Pousser en silence ne veut pas dire rester coupé du monde. La plante reçoit, transmet, diffuse. C’est tout un langage fondé sur des substances volatiles, des flux électriques ou un intense trafic souterrain. La lavande, par exemple, attaquée par un parasite, relâche dans l’air des molécules senties par tous ses voisins immédiats, déclenchant chez eux une réaction en chaîne : changement de métabolisme, renforcement des défenses, gestion ciblée des ressources.

Sous terre, le « wood wide web », c’est le réseau tentaculaire formé par les mycorhizes, des champignons filamenteux qui relient racines et microbes. Ce système assure une circulation de nutriments, de messages d’alerte, parfois même de substances capables de calmer la concurrence entre espèces voisines. Sa forme, son intensité, varient selon les espèces, la qualité du sol ou la densité de la forêt. Les observations menées par André Selosse et diverses équipes de recherche l’attestent : ces connexions s’ajustent en temps réel, modelant une intelligence collective sans intention consciente mais d’une efficacité éprouvée.

Voici plusieurs mécanismes concrets, bien documentés, de cette communication :

  • Emissions de signaux d’alerte lors d’une attaque d’insecte pour prévenir la communauté voisine
  • Echanges de nutriments, parfois d’un arbre à un autre d’une espèce différente, pour équilibrer la ressource globale
  • Production de molécules dans le sol pour ralentir ou empêcher la germination de voisines trop conquérantes

Il ne s’agit pas d’une copie du langage animal, mais d’une organisation ancienne et sophistiquée qui remonte aux origines du vivant. Tous les ans, les avancées scientifiques continuent d’enrichir la connaissance des passerelles invisibles qui jalonnent le monde végétal. Les frontières s’estompent à chaque nouvelle découverte.

plantes  environnement

Ce que la recherche nous révèle sur l’intelligence des plantes

Depuis des années, des scientifiques de tous horizons s’efforcent de briser le tabou : oui, la plante dispose d’une intelligence à sa mesure. Stefano Mancuso, Bruno Moulia, Monica Gagliano, André Selosse, tous ont contribué à mettre à mal l’image du végétal passif. Les grandes revues internationales publient aujourd’hui des articles sur la capacité d’apprentissage des plantes, leur aptitude à ajuster leur comportement en fonction du contexte, à inventer des réponses inédites lorsque les conditions l’exigent.
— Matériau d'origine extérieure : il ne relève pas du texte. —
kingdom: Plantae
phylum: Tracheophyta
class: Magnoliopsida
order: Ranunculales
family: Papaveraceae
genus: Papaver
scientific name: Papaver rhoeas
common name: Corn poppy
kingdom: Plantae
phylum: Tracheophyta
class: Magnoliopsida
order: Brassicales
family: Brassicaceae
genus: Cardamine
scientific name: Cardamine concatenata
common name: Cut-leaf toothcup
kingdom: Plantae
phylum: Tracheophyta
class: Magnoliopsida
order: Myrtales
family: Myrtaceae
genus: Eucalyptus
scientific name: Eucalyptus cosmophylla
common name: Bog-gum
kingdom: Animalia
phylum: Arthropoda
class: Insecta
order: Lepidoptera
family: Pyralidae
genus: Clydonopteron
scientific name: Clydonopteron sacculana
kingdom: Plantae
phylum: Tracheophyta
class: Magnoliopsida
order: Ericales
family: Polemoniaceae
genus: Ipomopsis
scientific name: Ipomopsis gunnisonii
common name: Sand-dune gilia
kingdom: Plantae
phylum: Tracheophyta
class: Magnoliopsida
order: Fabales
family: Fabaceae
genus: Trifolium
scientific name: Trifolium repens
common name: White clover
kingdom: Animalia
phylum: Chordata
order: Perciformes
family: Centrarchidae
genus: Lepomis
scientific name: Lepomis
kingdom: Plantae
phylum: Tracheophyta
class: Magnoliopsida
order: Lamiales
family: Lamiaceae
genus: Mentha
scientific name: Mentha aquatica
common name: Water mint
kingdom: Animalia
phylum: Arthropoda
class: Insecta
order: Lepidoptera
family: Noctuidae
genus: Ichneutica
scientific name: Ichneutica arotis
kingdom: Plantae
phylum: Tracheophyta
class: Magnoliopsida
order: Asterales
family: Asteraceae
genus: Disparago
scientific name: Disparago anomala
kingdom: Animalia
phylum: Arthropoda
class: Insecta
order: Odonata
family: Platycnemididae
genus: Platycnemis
A l’université d’Utrecht, des racines qui font face plusieurs fois au même obstacle finissent par s’adapter plus vite, changeant d’itinéraire au fil des essais. Désormais, les spécialistes n’hésitent plus à parler d’apprentissage. Les réflexions engagées par Michel Thellier ou Jacques Tassin sont claires : la plante ne pense pas, mais elle mémorise, encode, ajuste en temps réel.

De l’autre côté de l’Atlantique, les chercheurs de la Washington State University ou du Wisconsin ont également montré que des défenses modifiées apparaissent chez les plantes qui subissent, à répétition, le même type de menace. Cette plasticité comportementale donne à voir un règne végétal plus subtil, où sensibilité et adaptation se mêlent sans fil conducteur centralisé. Impossible désormais de voir une forêt ou une prairie comme une simple collection de formes vertes et silencieuses, il s’y joue une partition lente, tissée d’attentions, d’attentes, de réactions partagées. Un jeu collectif à l’échelle du paysage, largement invisible, mais bouleversant pour notre façon de penser le monde vivant.